■ Stored data entries:
************

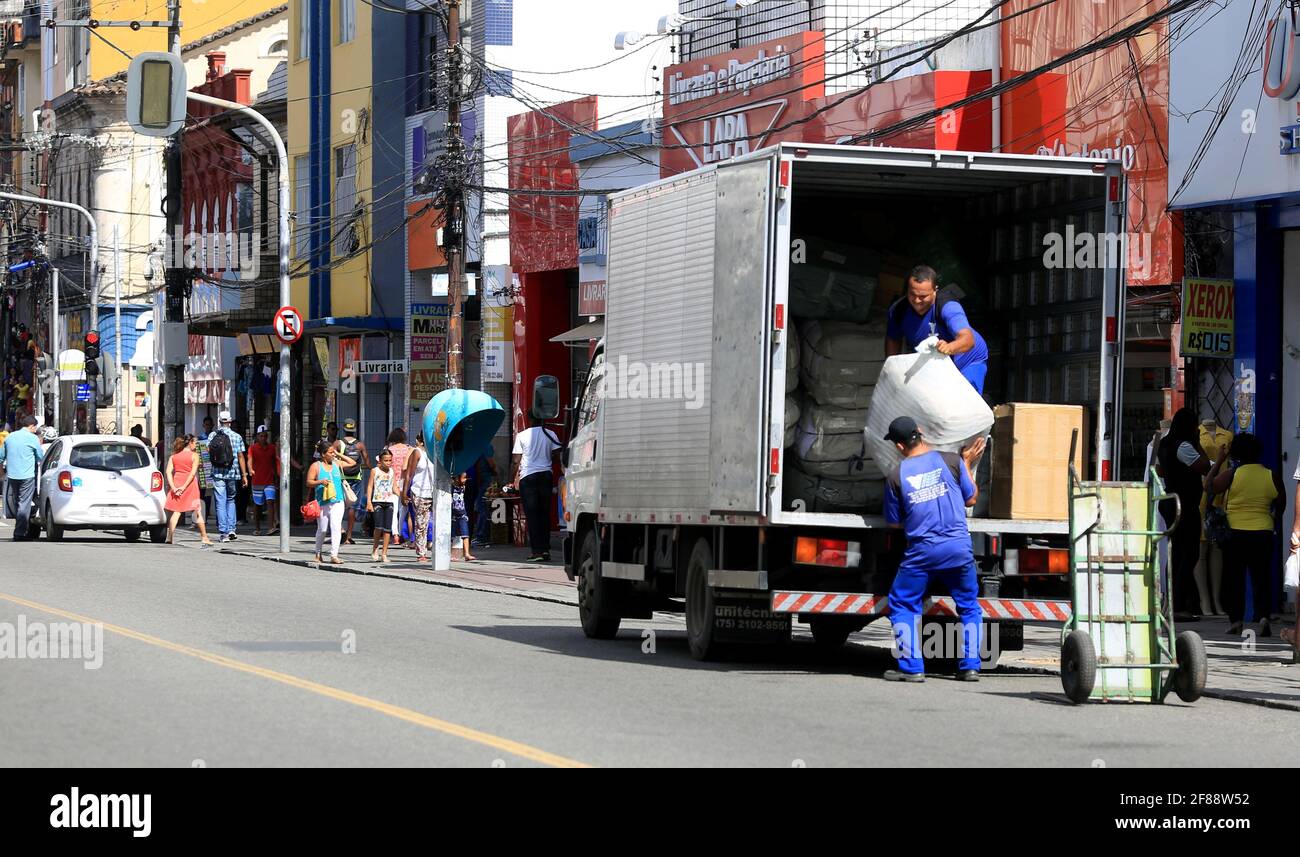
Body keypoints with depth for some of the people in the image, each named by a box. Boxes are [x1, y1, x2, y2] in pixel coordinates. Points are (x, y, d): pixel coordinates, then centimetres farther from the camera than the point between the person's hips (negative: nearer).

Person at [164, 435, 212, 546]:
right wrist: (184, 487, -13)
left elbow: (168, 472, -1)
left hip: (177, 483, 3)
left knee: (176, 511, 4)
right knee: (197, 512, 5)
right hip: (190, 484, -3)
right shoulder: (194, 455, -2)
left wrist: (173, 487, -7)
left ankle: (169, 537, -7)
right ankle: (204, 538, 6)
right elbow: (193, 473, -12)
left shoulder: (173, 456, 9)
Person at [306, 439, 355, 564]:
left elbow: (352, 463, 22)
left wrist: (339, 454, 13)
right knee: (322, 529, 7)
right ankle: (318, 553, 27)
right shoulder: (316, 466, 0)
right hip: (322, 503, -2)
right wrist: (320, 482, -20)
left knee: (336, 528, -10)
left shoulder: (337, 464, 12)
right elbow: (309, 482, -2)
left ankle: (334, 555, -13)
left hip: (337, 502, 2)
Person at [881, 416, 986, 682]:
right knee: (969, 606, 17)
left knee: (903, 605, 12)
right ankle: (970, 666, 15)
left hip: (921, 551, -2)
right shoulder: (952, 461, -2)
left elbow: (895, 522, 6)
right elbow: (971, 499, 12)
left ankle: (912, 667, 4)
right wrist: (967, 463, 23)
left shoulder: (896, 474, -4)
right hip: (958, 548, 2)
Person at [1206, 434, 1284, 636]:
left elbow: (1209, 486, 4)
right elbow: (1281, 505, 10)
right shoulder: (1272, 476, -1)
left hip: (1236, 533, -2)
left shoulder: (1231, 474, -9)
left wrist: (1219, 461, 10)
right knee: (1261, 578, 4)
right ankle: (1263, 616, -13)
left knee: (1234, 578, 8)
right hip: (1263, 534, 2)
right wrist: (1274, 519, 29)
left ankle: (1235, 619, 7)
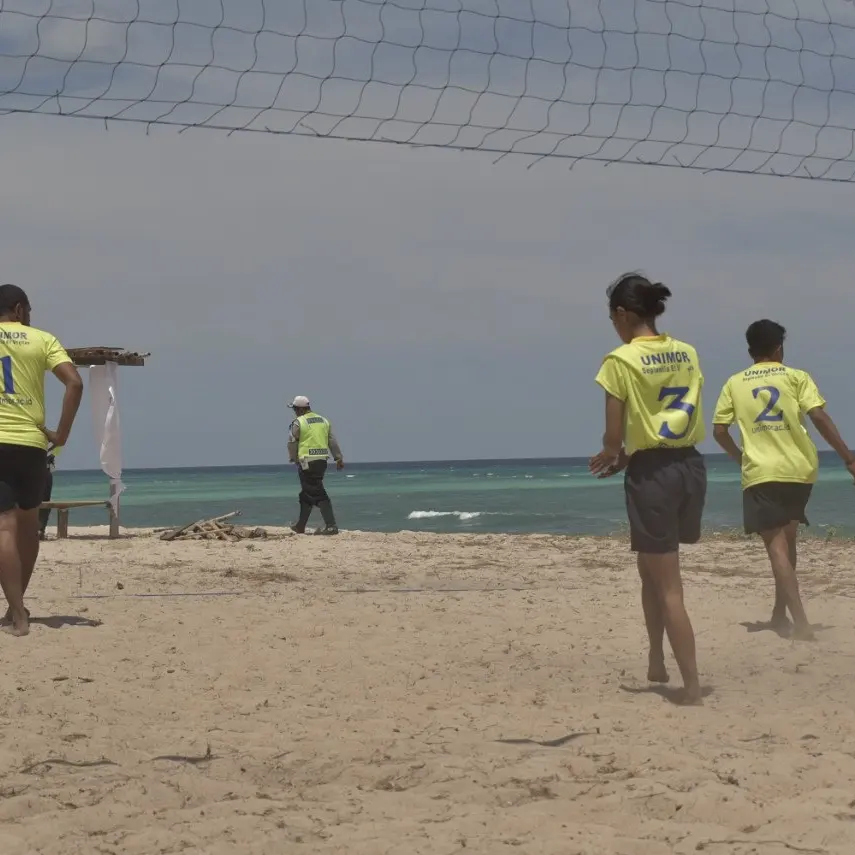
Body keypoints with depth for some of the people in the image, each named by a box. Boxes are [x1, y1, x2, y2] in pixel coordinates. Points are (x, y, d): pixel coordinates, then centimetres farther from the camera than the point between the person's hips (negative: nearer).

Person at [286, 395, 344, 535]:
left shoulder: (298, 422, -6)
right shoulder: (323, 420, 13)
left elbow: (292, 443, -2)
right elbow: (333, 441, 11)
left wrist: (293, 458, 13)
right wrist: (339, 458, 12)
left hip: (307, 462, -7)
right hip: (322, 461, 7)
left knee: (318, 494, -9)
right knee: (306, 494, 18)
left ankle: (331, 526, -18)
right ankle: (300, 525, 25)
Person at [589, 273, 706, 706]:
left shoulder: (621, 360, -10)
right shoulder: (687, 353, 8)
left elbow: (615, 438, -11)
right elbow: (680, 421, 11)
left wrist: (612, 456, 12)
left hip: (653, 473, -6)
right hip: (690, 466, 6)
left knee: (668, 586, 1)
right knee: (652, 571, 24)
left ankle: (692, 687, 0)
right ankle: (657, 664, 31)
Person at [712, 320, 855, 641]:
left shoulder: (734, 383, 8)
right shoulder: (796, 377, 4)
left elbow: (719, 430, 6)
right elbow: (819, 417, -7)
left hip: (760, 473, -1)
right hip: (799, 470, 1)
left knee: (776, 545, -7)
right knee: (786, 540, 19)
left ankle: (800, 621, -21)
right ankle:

************

■ ACTIVITY: Render every line of the data above as a numbered list, skipping blank lines and leaving out the pictures.

■ REPLY TO THE EXERCISE:
1. Body keypoints with depth for some of the people in the image, each named by a box. Boxes are [x1, y1, x2, y2] in pixel coordinates. Points are (x, y, d): pixel coordinates, then centimetres farther from the camera than the point between the person's hips (negative: nearer).
2. Person at [164, 435, 212, 546]:
3. right wrist: (184, 487, -13)
4. left elbow: (168, 472, -1)
5. left hip: (177, 483, 3)
6. left knee: (176, 511, 4)
7. right knee: (197, 512, 5)
8. right hip: (190, 484, -3)
9. right shoulder: (194, 455, -2)
10. left wrist: (173, 487, -7)
11. left ankle: (169, 537, -7)
12. right ankle: (204, 538, 6)
13. right elbow: (193, 473, -12)
14. left shoulder: (173, 456, 9)
15. Person at [306, 439, 355, 564]:
16. left elbow: (352, 463, 22)
17. left wrist: (339, 454, 13)
18. right knee: (322, 529, 7)
19. right ankle: (318, 553, 27)
20. right shoulder: (316, 466, 0)
21. right hip: (322, 503, -2)
22. right wrist: (320, 482, -20)
23. left knee: (336, 528, -10)
24. left shoulder: (337, 464, 12)
25. right elbow: (309, 482, -2)
26. left ankle: (334, 555, -13)
27. left hip: (337, 502, 2)
28. Person at [881, 416, 986, 682]:
29. right knee: (969, 606, 17)
30. left knee: (903, 605, 12)
31. right ankle: (970, 666, 15)
32. left hip: (921, 551, -2)
33. right shoulder: (952, 461, -2)
34. left elbow: (895, 522, 6)
35. right elbow: (971, 499, 12)
36. left ankle: (912, 667, 4)
37. right wrist: (967, 463, 23)
38. left shoulder: (896, 474, -4)
39. right hip: (958, 548, 2)
40. Person at [1206, 434, 1284, 636]:
41. left elbow: (1209, 486, 4)
42. right elbow: (1281, 505, 10)
43. right shoulder: (1272, 476, -1)
44. left hip: (1236, 533, -2)
45. left shoulder: (1231, 474, -9)
46. left wrist: (1219, 461, 10)
47. right knee: (1261, 578, 4)
48. right ankle: (1263, 616, -13)
49. left knee: (1234, 578, 8)
50. right hip: (1263, 534, 2)
51. right wrist: (1274, 519, 29)
52. left ankle: (1235, 619, 7)
53. Body keypoints with depth for some of the people in the image, each named by a box. Boxes are [x1, y1, x2, y2] in pixel coordinates. Points are (x, y, d): pixel coordinates, then centimetres farther from the camera than the point between the person's hips (negative: nearer).
54. Person at [286, 395, 344, 535]:
55. left shoulder: (298, 422, -6)
56. right shoulder: (323, 420, 13)
57. left elbow: (292, 443, -2)
58. right elbow: (333, 441, 11)
59. left wrist: (293, 458, 13)
60. right wrist: (339, 458, 12)
61. left hip: (307, 462, -7)
62. right hip: (322, 461, 7)
63. left knee: (318, 494, -9)
64. right knee: (306, 494, 18)
65. left ankle: (331, 526, -18)
66. right ankle: (300, 525, 25)
67. Person at [589, 273, 706, 706]:
68. left shoulder: (621, 360, -10)
69. right shoulder: (687, 353, 8)
70. left elbow: (615, 438, -11)
71. right elbow: (680, 421, 11)
72. left wrist: (612, 456, 12)
73. left hip: (653, 473, -6)
74. right hip: (690, 466, 6)
75. left knee: (668, 586, 1)
76. right knee: (652, 571, 24)
77. left ankle: (692, 687, 0)
78. right ankle: (657, 664, 31)
79. Person at [712, 320, 855, 641]:
80. left shoulder: (734, 383, 8)
81. right shoulder: (796, 377, 4)
82. left elbow: (719, 430, 6)
83. right elbow: (819, 417, -7)
84. left hip: (760, 473, -1)
85. right hip: (799, 470, 1)
86. left knee: (776, 545, -7)
87. right knee: (786, 540, 19)
88. left ankle: (800, 621, -21)
89. right ankle:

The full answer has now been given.